**Directions for this task:**
An exact copy of every record is the expected answer.
+++ Exercise input
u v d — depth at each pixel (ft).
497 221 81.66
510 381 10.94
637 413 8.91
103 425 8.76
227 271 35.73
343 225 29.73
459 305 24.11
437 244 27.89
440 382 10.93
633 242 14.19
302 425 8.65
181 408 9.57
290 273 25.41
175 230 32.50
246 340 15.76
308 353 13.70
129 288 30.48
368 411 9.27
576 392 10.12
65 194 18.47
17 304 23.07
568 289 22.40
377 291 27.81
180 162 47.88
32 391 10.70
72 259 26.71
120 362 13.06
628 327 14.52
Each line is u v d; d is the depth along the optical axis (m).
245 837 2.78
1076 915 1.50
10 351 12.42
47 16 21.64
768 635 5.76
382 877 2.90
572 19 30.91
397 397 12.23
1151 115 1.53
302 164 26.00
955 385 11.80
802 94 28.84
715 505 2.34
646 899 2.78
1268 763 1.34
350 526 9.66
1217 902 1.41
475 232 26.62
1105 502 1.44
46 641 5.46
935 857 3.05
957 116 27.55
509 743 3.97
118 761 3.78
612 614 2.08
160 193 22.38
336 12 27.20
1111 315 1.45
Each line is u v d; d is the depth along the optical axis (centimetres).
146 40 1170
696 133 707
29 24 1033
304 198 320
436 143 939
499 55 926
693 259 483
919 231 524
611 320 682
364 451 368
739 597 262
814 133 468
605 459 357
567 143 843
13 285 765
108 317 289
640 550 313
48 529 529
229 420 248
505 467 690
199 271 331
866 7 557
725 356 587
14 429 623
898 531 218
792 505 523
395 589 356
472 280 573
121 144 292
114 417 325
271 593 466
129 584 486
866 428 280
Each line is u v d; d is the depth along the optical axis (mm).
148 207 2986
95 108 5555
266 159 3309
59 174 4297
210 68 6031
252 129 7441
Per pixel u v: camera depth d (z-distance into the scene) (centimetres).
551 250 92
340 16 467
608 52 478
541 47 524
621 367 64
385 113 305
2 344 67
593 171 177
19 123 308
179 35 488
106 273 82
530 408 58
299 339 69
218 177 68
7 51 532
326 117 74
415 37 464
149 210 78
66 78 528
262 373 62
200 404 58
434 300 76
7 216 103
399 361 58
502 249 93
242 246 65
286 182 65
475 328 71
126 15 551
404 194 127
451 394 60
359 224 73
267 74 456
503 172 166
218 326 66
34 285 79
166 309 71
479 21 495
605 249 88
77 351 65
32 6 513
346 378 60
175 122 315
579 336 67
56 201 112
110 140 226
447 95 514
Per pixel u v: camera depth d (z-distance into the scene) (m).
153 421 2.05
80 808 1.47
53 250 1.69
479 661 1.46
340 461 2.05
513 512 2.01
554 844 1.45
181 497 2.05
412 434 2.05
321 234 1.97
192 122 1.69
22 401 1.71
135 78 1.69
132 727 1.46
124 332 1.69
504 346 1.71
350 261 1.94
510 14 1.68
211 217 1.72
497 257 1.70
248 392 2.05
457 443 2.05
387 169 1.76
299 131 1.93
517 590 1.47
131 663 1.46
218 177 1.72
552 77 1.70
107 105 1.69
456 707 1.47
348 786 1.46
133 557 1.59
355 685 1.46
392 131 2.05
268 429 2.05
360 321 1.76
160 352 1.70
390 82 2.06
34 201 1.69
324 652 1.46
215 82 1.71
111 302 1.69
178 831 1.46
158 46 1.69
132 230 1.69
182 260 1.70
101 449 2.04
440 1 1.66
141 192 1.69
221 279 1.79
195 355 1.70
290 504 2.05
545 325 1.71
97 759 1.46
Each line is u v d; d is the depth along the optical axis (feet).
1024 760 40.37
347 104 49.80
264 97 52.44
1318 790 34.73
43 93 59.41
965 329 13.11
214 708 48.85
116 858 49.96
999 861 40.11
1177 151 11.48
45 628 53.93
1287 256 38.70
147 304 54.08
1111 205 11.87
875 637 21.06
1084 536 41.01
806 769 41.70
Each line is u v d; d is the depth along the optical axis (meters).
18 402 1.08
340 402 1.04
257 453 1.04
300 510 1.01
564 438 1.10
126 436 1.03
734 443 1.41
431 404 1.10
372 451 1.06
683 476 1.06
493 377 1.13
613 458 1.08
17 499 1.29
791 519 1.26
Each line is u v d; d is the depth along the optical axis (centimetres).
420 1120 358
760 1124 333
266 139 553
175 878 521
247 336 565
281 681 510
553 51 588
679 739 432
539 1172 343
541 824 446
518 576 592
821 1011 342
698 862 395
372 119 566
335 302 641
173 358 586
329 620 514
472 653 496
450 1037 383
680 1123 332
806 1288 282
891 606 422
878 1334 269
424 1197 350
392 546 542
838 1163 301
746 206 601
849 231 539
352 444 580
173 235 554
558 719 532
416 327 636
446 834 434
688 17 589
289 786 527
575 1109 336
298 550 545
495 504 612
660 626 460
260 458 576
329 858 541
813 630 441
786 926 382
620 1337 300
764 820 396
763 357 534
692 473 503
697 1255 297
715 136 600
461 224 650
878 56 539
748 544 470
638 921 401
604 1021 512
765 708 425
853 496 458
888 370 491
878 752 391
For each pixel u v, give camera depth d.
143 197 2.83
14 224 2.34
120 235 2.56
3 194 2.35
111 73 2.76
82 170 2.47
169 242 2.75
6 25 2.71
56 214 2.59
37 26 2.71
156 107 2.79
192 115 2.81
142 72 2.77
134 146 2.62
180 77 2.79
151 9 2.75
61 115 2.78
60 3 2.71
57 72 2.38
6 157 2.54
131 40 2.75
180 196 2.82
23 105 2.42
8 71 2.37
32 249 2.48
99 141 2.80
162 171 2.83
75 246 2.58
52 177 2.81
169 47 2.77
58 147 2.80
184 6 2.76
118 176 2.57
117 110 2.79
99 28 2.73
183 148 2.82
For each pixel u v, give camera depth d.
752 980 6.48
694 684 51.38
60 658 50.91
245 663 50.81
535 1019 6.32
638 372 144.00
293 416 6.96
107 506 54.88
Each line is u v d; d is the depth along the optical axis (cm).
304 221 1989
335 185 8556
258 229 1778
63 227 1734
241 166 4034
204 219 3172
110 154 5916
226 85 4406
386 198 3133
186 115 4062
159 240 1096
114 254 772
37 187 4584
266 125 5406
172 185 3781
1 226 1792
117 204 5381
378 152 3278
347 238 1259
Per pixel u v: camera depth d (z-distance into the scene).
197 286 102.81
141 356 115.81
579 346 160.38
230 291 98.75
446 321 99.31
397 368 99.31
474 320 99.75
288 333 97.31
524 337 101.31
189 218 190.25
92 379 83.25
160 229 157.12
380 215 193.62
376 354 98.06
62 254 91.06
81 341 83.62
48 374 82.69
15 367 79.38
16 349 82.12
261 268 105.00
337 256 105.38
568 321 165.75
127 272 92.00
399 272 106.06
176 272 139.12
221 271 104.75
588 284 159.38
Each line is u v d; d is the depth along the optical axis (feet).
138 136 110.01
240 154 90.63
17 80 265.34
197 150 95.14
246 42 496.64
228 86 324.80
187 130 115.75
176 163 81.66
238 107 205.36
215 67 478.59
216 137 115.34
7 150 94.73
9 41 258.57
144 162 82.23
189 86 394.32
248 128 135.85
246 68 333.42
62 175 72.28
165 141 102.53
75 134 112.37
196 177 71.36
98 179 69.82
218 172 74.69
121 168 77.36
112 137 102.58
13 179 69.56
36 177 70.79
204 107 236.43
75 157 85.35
++++++
**Answer box:**
u v d — depth at each pixel (ft).
497 221 81.66
510 381 10.94
637 413 8.91
103 425 8.76
227 271 35.73
343 225 29.73
459 305 24.11
437 244 27.89
440 382 10.93
633 242 14.19
302 425 8.65
181 408 9.57
290 273 25.41
175 230 32.50
246 340 15.76
308 353 13.70
129 288 30.48
368 411 9.27
576 392 10.12
65 194 18.47
17 304 23.07
568 289 22.40
377 291 27.81
180 162 47.88
32 391 10.70
72 259 26.71
120 362 13.06
628 327 14.52
Each line is u v d; d is the depth along the optical axis (m).
245 837 2.78
1076 915 1.50
10 351 12.42
47 16 21.64
768 635 5.76
382 877 2.90
572 19 30.91
397 397 12.23
1151 115 1.53
302 164 26.00
955 385 11.80
802 94 28.84
715 505 2.34
646 899 2.78
1268 763 1.34
350 526 9.66
1217 902 1.41
475 232 26.62
1105 502 1.44
46 641 5.46
935 857 3.05
957 116 27.55
509 743 3.97
118 761 3.78
612 614 2.08
160 193 22.38
336 12 27.20
1111 315 1.45
Each line is u v d; d is the depth along the optical axis (centimetres).
146 40 1170
696 133 707
29 24 1033
304 198 320
436 143 939
499 55 926
693 259 483
919 231 524
611 320 682
364 451 368
739 597 262
814 133 468
605 459 357
567 143 843
13 285 765
108 317 289
640 550 313
48 529 529
229 420 248
505 467 690
199 271 331
866 7 557
725 356 587
14 429 623
898 531 218
792 505 523
395 589 356
472 280 573
121 144 292
114 417 325
271 593 466
129 584 486
866 428 280
Each line is u v d; d is the depth along the optical axis (mm).
148 207 2986
95 108 5555
266 159 3309
59 174 4297
210 68 6031
252 129 7441
Per pixel u v: camera depth d (z-distance into the scene) (centimetres).
551 250 92
340 16 467
608 52 478
541 47 524
621 367 64
385 113 305
2 344 67
593 171 177
19 123 308
179 35 488
106 273 82
530 408 58
299 339 69
218 177 68
7 51 532
326 117 74
415 37 464
149 210 78
66 78 528
262 373 62
200 404 58
434 300 76
7 216 103
399 361 58
502 249 93
242 246 65
286 182 65
475 328 71
126 15 551
404 194 127
451 394 60
359 224 73
267 74 456
503 172 166
218 326 66
34 285 79
166 309 71
479 21 495
605 249 88
77 351 65
32 6 513
346 378 60
175 122 315
579 336 67
56 201 112
110 140 226
447 95 514
Per pixel u v: camera depth d (z-distance into the scene) (m).
153 421 2.05
80 808 1.47
53 250 1.69
479 661 1.46
340 461 2.05
513 512 2.01
554 844 1.45
181 497 2.05
412 434 2.05
321 234 1.97
192 122 1.69
22 401 1.71
135 78 1.69
132 727 1.46
124 332 1.69
504 346 1.71
350 261 1.94
510 14 1.68
211 217 1.72
497 257 1.70
248 392 2.05
457 443 2.05
387 169 1.76
299 131 1.93
517 590 1.47
131 663 1.46
218 177 1.72
552 77 1.70
107 105 1.69
456 707 1.47
348 786 1.46
133 557 1.59
355 685 1.46
392 131 2.05
268 429 2.05
360 321 1.76
160 352 1.70
390 82 2.06
34 201 1.69
324 652 1.46
215 82 1.71
111 302 1.69
178 831 1.46
158 46 1.69
132 230 1.69
182 260 1.70
101 449 2.04
440 1 1.66
141 192 1.69
221 279 1.79
195 355 1.70
290 504 2.05
545 325 1.71
97 759 1.46
Each line is u v d; d is the depth along the optical axis (feet).
1024 760 40.37
347 104 49.80
264 97 52.44
1318 790 34.73
43 93 59.41
965 329 13.11
214 708 48.85
116 858 49.96
999 861 40.11
1177 151 11.48
45 628 53.93
1287 256 38.70
147 304 54.08
1111 205 11.87
875 637 21.06
1084 536 41.01
806 769 41.70
Each line is u v d; d is the depth along the optical axis (meters).
18 402 1.08
340 402 1.04
257 453 1.04
300 510 1.01
564 438 1.10
126 436 1.03
734 443 1.41
431 404 1.10
372 451 1.06
683 476 1.06
493 377 1.13
613 458 1.08
17 499 1.29
791 519 1.26
Each line is u v d; d is the depth along the optical axis (centimetres).
420 1120 358
760 1124 333
266 139 553
175 878 521
247 336 565
281 681 510
553 51 588
679 739 432
539 1172 343
541 824 446
518 576 592
821 1011 342
698 862 395
372 119 566
335 302 641
173 358 586
329 620 514
472 653 496
450 1037 383
680 1123 332
806 1288 282
891 606 422
878 1334 269
424 1197 350
392 546 542
838 1163 301
746 206 601
849 231 539
352 444 580
173 235 554
558 719 532
416 327 636
446 834 434
688 17 589
289 786 527
575 1109 336
298 550 545
495 504 612
660 626 460
260 458 576
329 858 541
813 630 441
786 926 382
620 1337 300
764 820 396
763 357 534
692 473 503
697 1255 297
715 136 600
461 224 650
878 56 539
748 544 470
638 921 401
604 1021 512
765 708 425
853 496 458
888 370 491
878 752 391
For each pixel u v, give camera depth d.
143 197 2.83
14 224 2.34
120 235 2.56
3 194 2.35
111 73 2.76
82 170 2.47
169 242 2.75
6 25 2.71
56 214 2.59
37 26 2.71
156 107 2.79
192 115 2.81
142 72 2.77
134 146 2.62
180 77 2.79
151 9 2.75
61 115 2.78
60 3 2.71
57 72 2.38
6 157 2.54
131 40 2.75
180 196 2.82
23 105 2.42
8 71 2.37
32 249 2.48
99 141 2.80
162 171 2.83
75 246 2.58
52 177 2.81
169 47 2.77
58 147 2.80
184 6 2.76
118 176 2.57
117 110 2.79
99 28 2.73
183 148 2.82
For each pixel u v, give camera depth d.
752 980 6.48
694 684 51.38
60 658 50.91
245 663 50.81
535 1019 6.32
638 372 144.00
293 416 6.96
107 506 54.88
Each line is u v d; d is the depth along the optical axis (cm).
304 221 1989
335 185 8556
258 229 1778
63 227 1734
241 166 4034
204 219 3172
110 154 5916
226 85 4406
386 198 3133
186 115 4062
159 240 1096
114 254 772
37 187 4584
266 125 5406
172 185 3781
1 226 1792
117 204 5381
378 152 3278
347 238 1259
Per pixel u v: camera depth d (z-distance into the scene).
197 286 102.81
141 356 115.81
579 346 160.38
230 291 98.75
446 321 99.31
397 368 99.31
474 320 99.75
288 333 97.31
524 337 101.31
189 218 190.25
92 379 83.25
160 229 157.12
380 215 193.62
376 354 98.06
62 254 91.06
81 341 83.62
48 374 82.69
15 367 79.38
16 349 82.12
261 268 105.00
337 256 105.38
568 321 165.75
127 272 92.00
399 272 106.06
176 272 139.12
221 271 104.75
588 284 159.38
Each line is u v d; d is the depth along the optical axis (feet).
138 136 110.01
240 154 90.63
17 80 265.34
197 150 95.14
246 42 496.64
228 86 324.80
187 130 115.75
176 163 81.66
238 107 205.36
215 67 478.59
216 137 115.34
7 150 94.73
9 41 258.57
144 162 82.23
189 86 394.32
248 128 135.85
246 68 333.42
62 175 72.28
165 141 102.53
75 134 112.37
196 177 71.36
98 179 69.82
218 172 74.69
121 168 77.36
112 137 102.58
13 179 69.56
36 177 70.79
204 107 236.43
75 157 85.35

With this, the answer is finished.